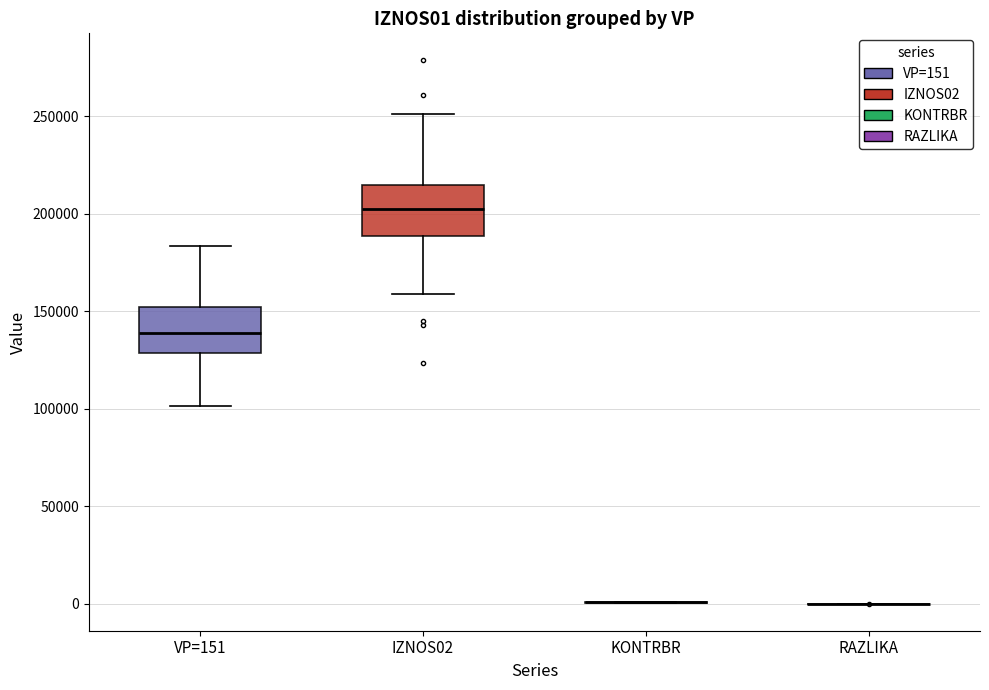

Reading left to right, transcribe this box plot: for each box, give where its median line is, the range the box spans, and where its two whiskers end, as read against the y-axis. The values are not printed on the chart, so give them approximately, as read against the axis.

VP=151: median 140000, box 130000 to 150000, whiskers 100000 to 185000
IZNOS02: median 205000, box 190000 to 215000, whiskers 160000 to 250000
KONTRBR: box collapsed to a line at 0, whiskers 0 to 0
RAZLIKA: box collapsed to a line at 0, whiskers 0 to 0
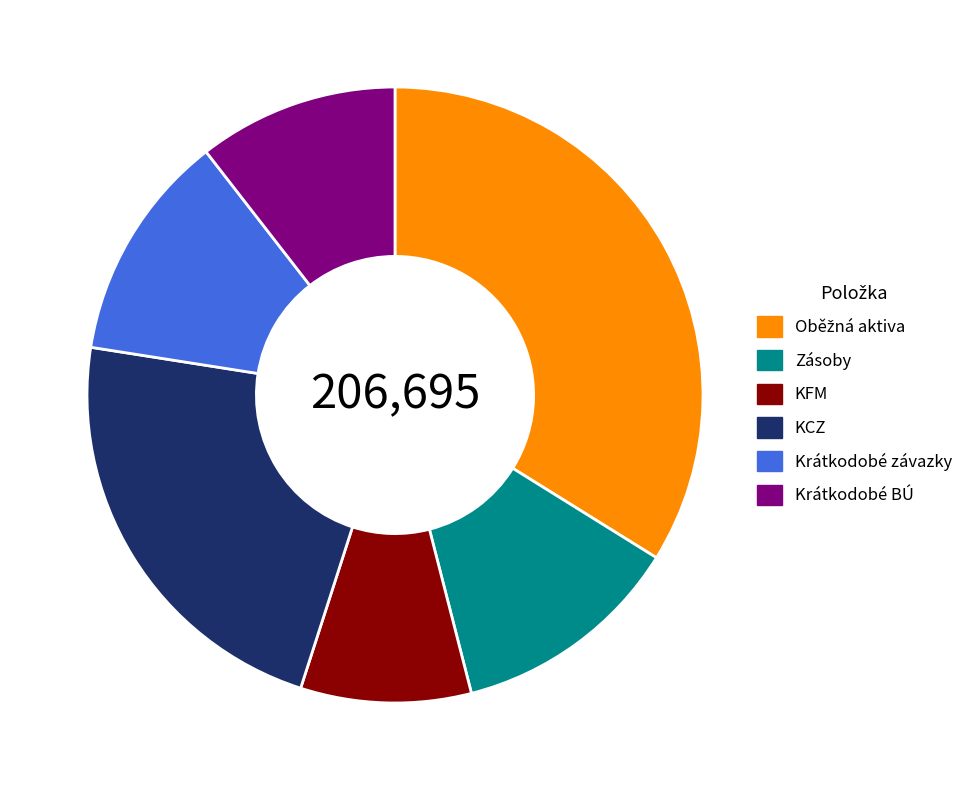

What is the smallest slice in the pie chart?

KFM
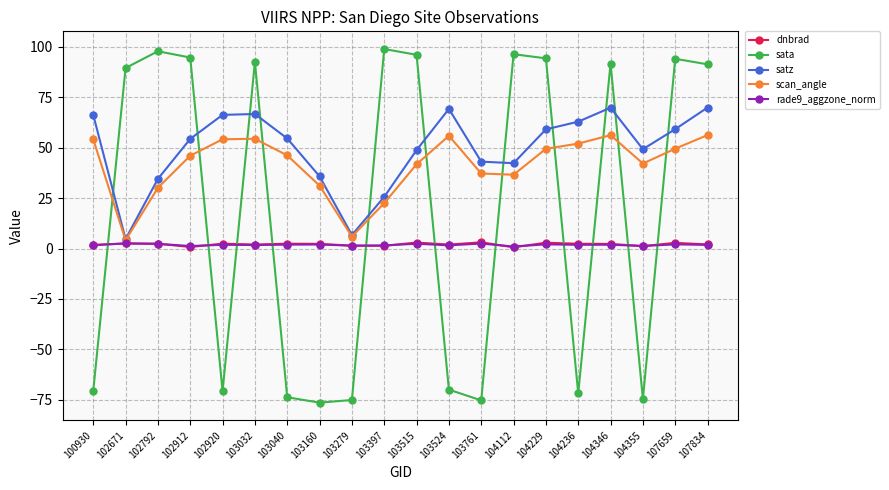

In satz, how many points are lower than both neighbors (excluding endpoints)?

4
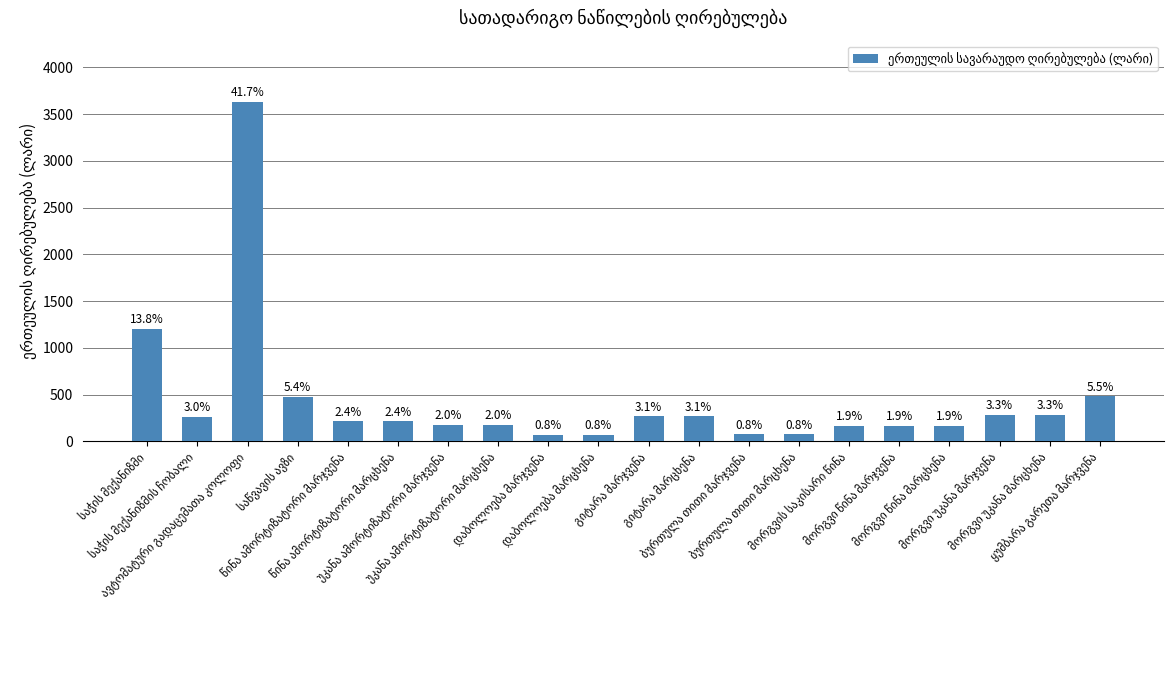

Rank the categories by value from highest to lowest.

ავტომატური გადაცემათა კოლოფი, საჭის მექანიზმი, ყუმბარა გარეთა მარჯვენა, საწვავის ავზი, მორგვი უკანა მარჯვენა, მორგვი უკანა მარცხენა, გიტარა მარჯვენა, გიტარა მარცხენა, საჭის მექანიზმის ჩობალი, წინა ამორტიზატორი მარჯვენა, წინა ამორტიზატორი მარცხენა, უკანა ამორტიზატორი მარჯვენა, უკანა ამორტიზატორი მარცხენა, მორგვის საკისარი წინა, მორგვი წინა მარჯვენა, მორგვი წინა მარცხენა, ბურთულა თითი მარჯვენა, ბურთულა თითი მარცხენა, დაბოლოება მარჯვენა, დაბოლოება მარცხენა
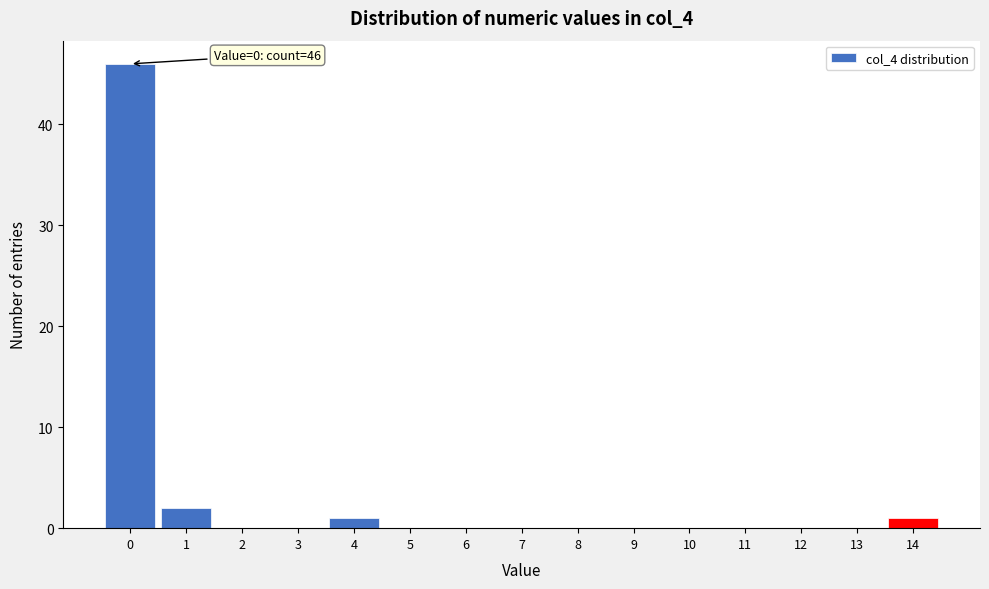

Reading left to right, what are all the values shown in this chart?

0=46	1=2	2=0	3=0	4=1	5=0	6=0	7=0	8=0	9=0	10=0	11=0	12=0	13=0	14=1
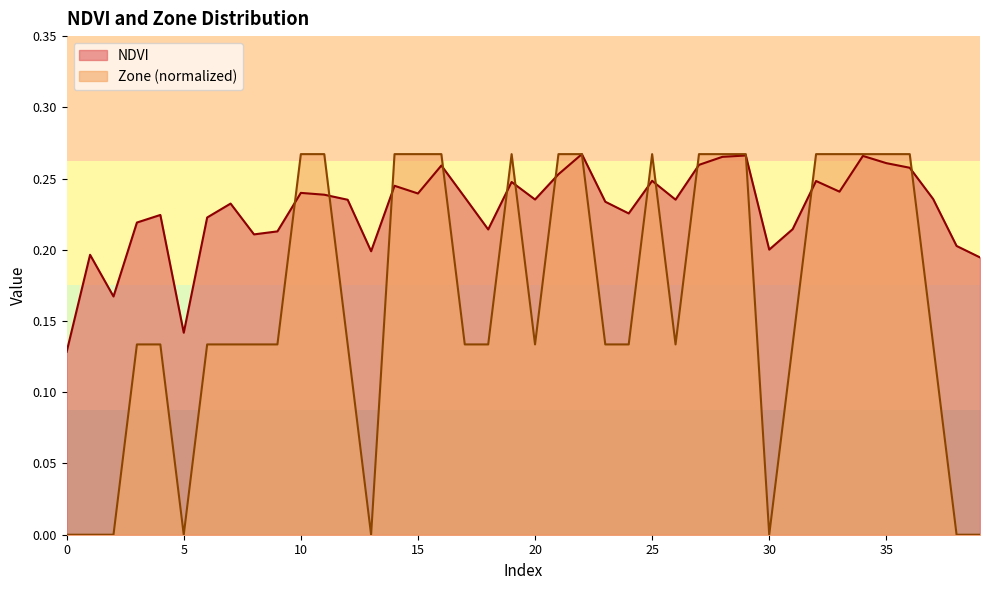

The value of Zone at 38 is 0.2. True or false?

False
########################################
* What you should do: Rewrite the stretch from the start of the entries through the line containing "Reading left to right, what", substituting "graph" for every "chart" and leaving all else unchanged. Leave the pictures out.

* Task answer:
Reading left to right, transcribe this box plot: for each box, give where its median line is, the range the box spans, and where its two whiskers end, as read against the y-axis. The values are not printed on the graph, so give them approximately, as read against the axis.

VP=151: median 140000, box 130000 to 150000, whiskers 100000 to 185000
IZNOS02: median 205000, box 190000 to 215000, whiskers 160000 to 250000
KONTRBR: box collapsed to a line at 0, whiskers 0 to 0
RAZLIKA: box collapsed to a line at 0, whiskers 0 to 0

What is the smallest slice in the pie graph?

KFM

In satz, how many points are lower than both neighbors (excluding endpoints)?

4

Rank the categories by value from highest to lowest.

ავტომატური გადაცემათა კოლოფი, საჭის მექანიზმი, ყუმბარა გარეთა მარჯვენა, საწვავის ავზი, მორგვი უკანა მარჯვენა, მორგვი უკანა მარცხენა, გიტარა მარჯვენა, გიტარა მარცხენა, საჭის მექანიზმის ჩობალი, წინა ამორტიზატორი მარჯვენა, წინა ამორტიზატორი მარცხენა, უკანა ამორტიზატორი მარჯვენა, უკანა ამორტიზატორი მარცხენა, მორგვის საკისარი წინა, მორგვი წინა მარჯვენა, მორგვი წინა მარცხენა, ბურთულა თითი მარჯვენა, ბურთულა თითი მარცხენა, დაბოლოება მარჯვენა, დაბოლოება მარცხენა

Reading left to right, what are all the values shown in this graph?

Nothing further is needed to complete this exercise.